[swift-evolution] Subclass Existentials

Douglas Gregor dgregor at apple.com
Thu Feb 2 17:04:03 CST 2017


> On Feb 2, 2017, at 2:54 PM, David Smith <david_smith at apple.com> wrote:
> 
>> 
>> On Feb 2, 2017, at 11:20 AM, Douglas Gregor via swift-evolution <swift-evolution at swift.org <mailto:swift-evolution at swift.org>> wrote:
>> 
>> 
>>> On Feb 1, 2017, at 11:44 PM, Adrian Zubarev <adrian.zubarev at devandartist.com <mailto:adrian.zubarev at devandartist.com>> wrote:
>>> 
>>> typealias AnyObject = … is nice to have, but how about if we fully drop the class constraint-keyword and generalize AnyObject instead?
>>> 
>> That’s a good point. My *technical* goal is for AnyObject to cease to be a protocol, because it’s really describing something more fundamental (“it’s a class!”).

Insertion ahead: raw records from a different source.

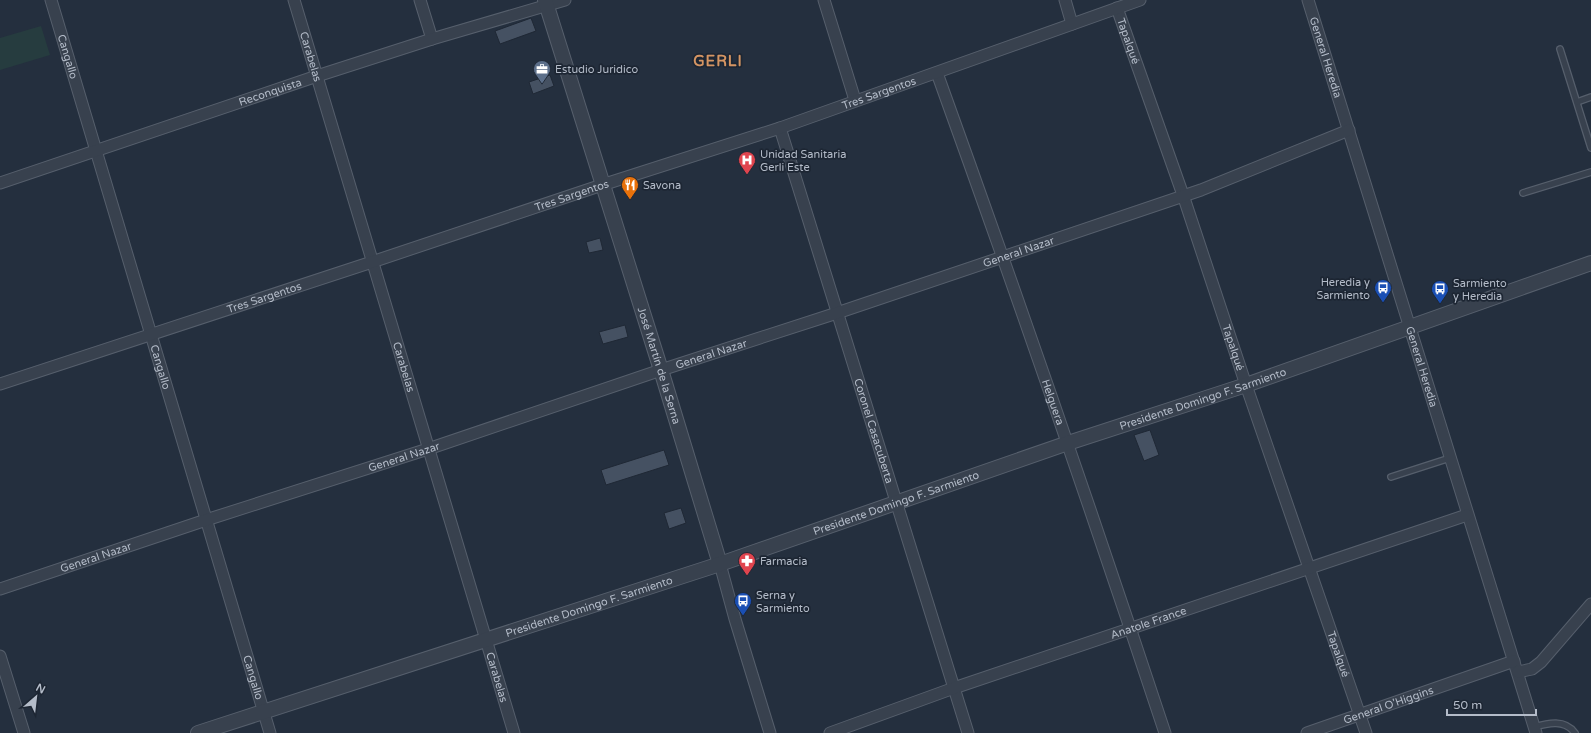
<svg xmlns="http://www.w3.org/2000/svg" width="1591" height="733" font-family="'Varela Round',sans-serif">
<style>
.green{fill:#263c3f}
.building{fill:#455162;stroke:#1f2835}
.lines{fill:none;stroke-linecap:round;stroke-linejoin:round}
.service-casing{stroke:#565f6c;stroke-width:8}
.minor-casing{stroke:#565f6c;stroke-width:13}
.tertiary-casing{stroke:#565f6c;stroke-width:16}
.service{stroke:#38414e;stroke-width:5.5}
.minor{stroke:#38414e;stroke-width:11}
.tertiary{stroke:#38414e;stroke-width:14}
.labels{text-anchor:middle;dominant-baseline:central;stroke-width:3.5;stroke-linejoin:round;paint-order:stroke}
.street-label{font-size:11px;fill:#b4bcc9;stroke:#1d2633}
.poi-label{font-size:11px;fill:#b4bcc9;stroke:#1d2633;text-anchor:start}
.district-label{font-size:15px;font-weight:bold;letter-spacing:1px;fill:#d59563;stroke:#1d2633}
</style>
<rect width="100%" height="100%" fill="#242f3e"/>
<!-- green -->
<path class="green" d="M 41,26 L 50,55 L 0,70 L 0,38 Z"/>
<!-- building -->
<g class="building">
<path d="M 531,18 L 536,31 L 500,44 L 495,31 Z"/>
<path d="M 550,75 L 554,86 L 533,94 L 529,82 Z"/>
<path d="M 600,238 L 603,250 L 589,253 L 586,242 Z"/>
<path d="M 625,325 L 628,337 L 603,344 L 599,332 Z"/>
<path d="M 1150,430 L 1159,455 L 1144,461 L 1134,435 Z"/>
<path d="M 664,450 L 669,465 L 606,485 L 601,470 Z"/>
<path d="M 681,508 L 686,523 L 669,529 L 664,513 Z"/>
</g>
<g class="lines">
<defs>
<g id="service">
<path d="M 1560,49 L 1591,148"/>
<path d="M 1577,102 L 1591,97"/>
<path d="M 1523,193 L 1591,172"/>
<path d="M 1391,477 L 1450,458"/>
<path d="M 1534,727 C 1548,723 1565,719 1575,733"/>
</g>
<g id="minor">
<path id="s1" d="M 51,0 L 270,733"/>
<path id="s2" d="M 294,0 L 514,733"/>
<path d="M 420,0 L 432,39"/>
<path d="M 824,0 L 855,100"/>
<path d="M 1065,0 L 1072,24"/>
<path id="s3" d="M 1308,0 C 1385,244 1459,489 1536,733"/>
<path id="s4" d="M 1117,8 L 1183,195 L 1246,385 L 1366,733"/>
<path id="s5" d="M 937,73 C 1016,292 1092,512 1165,733"/>
<path id="s6" d="M 780,128 L 968,733"/>
<path id="s7" d="M 0,183 L 317,76 L 432,39 L 565,0"/>
<path id="s8" d="M 0,384 L 372,262 L 602,185 L 780,128 L 1140,0"/>
<path d="M 720,564 L 735,619 L 770,733"/>
<path id="s9" d="M 0,589 L 206,520 L 428,449 L 661,370 L 837,313 L 1201,190 L 1349,130"/>
<path d="M 0,656 L 24,733"/>
<path d="M 1518,672 L 1532,669 L 1541,662 L 1591,604"/>
<path id="s10" d="M 830,733 L 954,688 L 1467,515"/>
<path id="s11" d="M 1307,733 L 1514,661"/>
</g>
<g id="tertiary">
<path id="s12" d="M 545,0 L 661,370 L 720,564"/>
<path id="s13" d="M 198,733 L 720,564 L 1068,443 L 1246,385 L 1591,263"/>
</g>
</defs>
<!-- service casing -->
<use href="#service" class="service-casing"/>
<!-- minor casing -->
<use href="#minor" class="minor-casing"/>
<!-- tertiary casing -->
<use href="#tertiary" class="tertiary-casing"/>
<!-- service -->
<use href="#service" class="service"/>
<!-- minor -->
<use href="#minor" class="minor"/>
<!-- tertiary -->
<use href="#tertiary" class="tertiary"/>
</g>
<!-- icons -->
<defs>
<symbol id="office-pin" viewBox="-11 -11 22 30"><path d="M0 17L-7.5 6A9.5 9.5 0 1 1 7.5 6Z" fill="#5c6f8a" stroke="#1d2633"/><path d="M-6-3h4V-5.5h4V-3h4V5H-6ZM-1-4.5V-3h2v-1.5ZM-6 0V1H6V0Z" fill="#fff"/></symbol>
<symbol id="hospital-pin" viewBox="-11 -11 22 30"><path d="M0 17L-7.5 6A9.5 9.5 0 1 1 7.5 6Z" fill="#e0444e" stroke="#1d2633"/><path d="M-5-5h3v3.5h4V-5h3V5h-3V1.5h-4V5h-3Z" fill="#fff"/></symbol>
<symbol id="restaurant-pin" viewBox="-11 -11 22 30"><path d="M0 17L-7.5 6A9.5 9.5 0 1 1 7.5 6Z" fill="#e8710a" stroke="#1d2633"/><path d="M-5-6h1v4h1v-4h1v4h1v-4h1v5L-1.5 .5V6h-2V.5L-5-1ZM5-6V6H3V1.5H1.5Q1.5-4 5-6Z" fill="#fff"/></symbol>
<symbol id="bus-pin" viewBox="-11 -11 22 30"><path d="M0 17L-7.5 6A9.5 9.5 0 1 1 7.5 6Z" fill="#1a4fb4" stroke="#1d2633"/><path d="M-5-6H5V4H4V6H2V4H-2V6H-4V4H-5ZM-3.5-4V0h7V-4ZM-3.5 1.2v1.5H-2V1.2ZM2 1.2v1.5H3.5V1.2Z" fill="#fff"/></symbol>
<symbol id="pharmacy-pin" viewBox="-11 -11 22 30"><path d="M0 17L-7.5 6A9.5 9.5 0 1 1 7.5 6Z" fill="#e0444e" stroke="#1d2633"/><path d="M-2-6h4v4h4v4h-4v4h-4v-4h-4v-4h4Z" fill="#fff"/></symbol>
</defs>
<g fill-rule="evenodd">
<use href="#office-pin" x="532" y="59" width="20" height="27"/>
<use href="#hospital-pin" x="737" y="150" width="20" height="27"/>
<use href="#restaurant-pin" x="620" y="175" width="20" height="27"/>
<use href="#bus-pin" x="1373" y="278" width="20" height="27"/>
<use href="#bus-pin" x="1430" y="279" width="20" height="27"/>
<use href="#pharmacy-pin" x="737" y="551" width="20" height="27"/>
<use href="#bus-pin" x="733" y="591" width="20" height="27"/>
</g>
<g class="labels">
<!-- street labels -->
<g class="street-label">
<text stroke="none"><textPath href="#s4" startOffset="35">Tapalqué</textPath></text>
<text stroke="none"><textPath href="#s1" startOffset="59">Cangallo</textPath></text>
<text stroke="none"><textPath href="#s2" startOffset="59">Carabelas</textPath></text>
<text stroke="none"><textPath href="#s3" startOffset="60">General Heredia</textPath></text>
<text stroke="none"><textPath href="#s7" startOffset="285">Reconquista</textPath></text>
<text stroke="none"><textPath href="#s8" startOffset="926">Tres Sargentos</textPath></text>
<text stroke="none"><textPath href="#s8" startOffset="602">Tres Sargentos</textPath></text>
<text stroke="none"><textPath href="#s9" startOffset="1073">General Nazar</textPath></text>
<text stroke="none"><textPath href="#s8" startOffset="278">Tres Sargentos</textPath></text>
<text stroke="none"><textPath href="#s4" startOffset="359">Tapalqué</textPath></text>
<text stroke="none"><textPath href="#s9" startOffset="749">General Nazar</textPath></text>
<text stroke="none"><textPath href="#s12" startOffset="383">José Martín de la Serna</textPath></text>
<text stroke="none"><textPath href="#s3" startOffset="384">General Heredia</textPath></text>
<text stroke="none"><textPath href="#s1" startOffset="383">Cangallo</textPath></text>
<text stroke="none"><textPath href="#s2" startOffset="383">Carabelas</textPath></text>
<text stroke="none"><textPath href="#s13" startOffset="1059">Presidente Domingo F. Sarmiento</textPath></text>
<text stroke="none"><textPath href="#s5" startOffset="349">Helguera</textPath></text>
<text stroke="none"><textPath href="#s6" startOffset="317">Coronel Casacuberta</textPath></text>
<text stroke="none"><textPath href="#s9" startOffset="425">General Nazar</textPath></text>
<text stroke="none"><textPath href="#s13" startOffset="735">Presidente Domingo F. Sarmiento</textPath></text>
<text stroke="none"><textPath href="#s9" startOffset="101">General Nazar</textPath></text>
<text stroke="none"><textPath href="#s13" startOffset="411">Presidente Domingo F. Sarmiento</textPath></text>
<text stroke="none"><textPath href="#s10" startOffset="337">Anatole France</textPath></text>
<text stroke="none"><textPath href="#s4" startOffset="683">Tapalqué</textPath></text>
<text stroke="none"><textPath href="#s1" startOffset="707">Cangallo</textPath></text>
<text stroke="none"><textPath href="#s2" startOffset="707">Carabelas</textPath></text>
<text stroke="none"><textPath href="#s11" startOffset="86">General O'Higgins</textPath></text>
</g>
<!-- poi labels -->
<g class="poi-label">
<text x="555" y="69">Estudio Juridico</text>
<text x="760" y="154">Unidad Sanitaria<tspan x="760" dy="13">Gerli Este</tspan></text>
<text x="643" y="185">Savona</text>
<text x="1370" y="282" text-anchor="end">Heredia y<tspan x="1370" dy="13">Sarmiento</tspan></text>
<text x="1453" y="283">Sarmiento<tspan x="1453" dy="13">y Heredia</tspan></text>
<text x="760" y="561">Farmacia</text>
<text x="756" y="595">Serna y<tspan x="756" dy="13">Sarmiento</tspan></text>
</g>
<!-- district labels -->
<g class="district-label">
<text x="718" y="61">GERLI</text>
</g>
</g>
<!-- north arrow -->
<g transform="translate(36 697) rotate(28)" stroke="#1d2633" stroke-width="3" paint-order="stroke">
<path d="M0-3L7 15L0 10L-7 15Z" fill="#b4bcc9"/>
<text y="-6" font-size="11" font-weight="bold" text-anchor="middle" fill="#b4bcc9">N</text>
</g>
<!-- scale -->
<path d="M1447 709v6h89v-6" fill="none" stroke="#b4bcc9" stroke-width="2"/>
<text x="1453" y="709" font-size="12" fill="#b4bcc9" stroke="#1d2633" stroke-width="3" paint-order="stroke">50 m</text>
</svg>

Whether we spell that constraint as “class” or “AnyObject” doesn’t affect that technical goal.
>> 
>> I’d gravitated toward the “class” spelling because the idea of a class constraint seems most naturally described by “class”, and it’s precedented in C#.
>> 
>> However, the changes in SE-0095 <https://github.com/apple/swift-evolution/blob/master/proposals/0095-any-as-existential.md> to make “Any” a more fundamental type (and not just a typealias) definitely open the door to doing the same thing with “AnyObject”—just make it a built-in notion in the language, and the spelling for a class constraint. It *certainly* works better with existentials.
>> 
>>> In the future we might want to add AnyValue with value (semantics) constraint, would that mean that we’d need another keyword there like value?
>>> 
>> “value” would be a terrible keyword, as you know. Point taken :)
>> 
>> If we did something like this, we would probably want it to be akin to ValueSemantics—not just “it’s a struct or enum”, but “it provides value semantics”, because not all structs/enums provide value semantics (but immutable classes do).
>> 
>>> Speaking of the future directions:
>>> 
>>> Now that we’re no longer supporting the idea of Any<…> syntax and any type prefixed with Any seems to be special for its particular usage, could we safely bring the empty Any protocol back (is this somehow ABI related?)?
>>> 
>> From an implementation standpoint, the choice to make AnyObject a magic protocol was a *horrible* decision. We have hacks throughout everything—the compiler, optimizers, runtime, and so on—that specifically check for the magic AnyObject protocol. So, rather than make Any a magic protocol, we need to make AnyObject *not* magic.
>> 
>>> One day after this proposal is accepted, implemented and released, we probably will talk about the where clause for existentials. But since a lot of the existentials will have the form typealias Abc = …, this talk will also include the ability to constrain generic typealiases.
>>> 
>> By “one day” I suspect you mean “some day” rather than “the day after” :)
>> 
>> Yes, I feel like this is a natural direction for existentials to go.
> 
> Looking ahead to when this is on the table, I'm a little worried about the syntactic implications of constrained existentials now that the Any<> syntax doesn't seem to be as popular. The obvious way to go would be
> 
> 'X & Y where …'
> 
> But that leads to ambiguity in function declarations
> 
> func doTheThing<T>() -> X & Y where … where T == …
> 
> This could be resolved by requiring constrained existentials to be typealiased to return them, but I don't think there's any other situations where we require a typealias to use something, and it just feels like a workaround.

Types can be parenthesized, so that’s a workaround. But I too have some concerns here that we’re creating an ambiguity that users will trip over.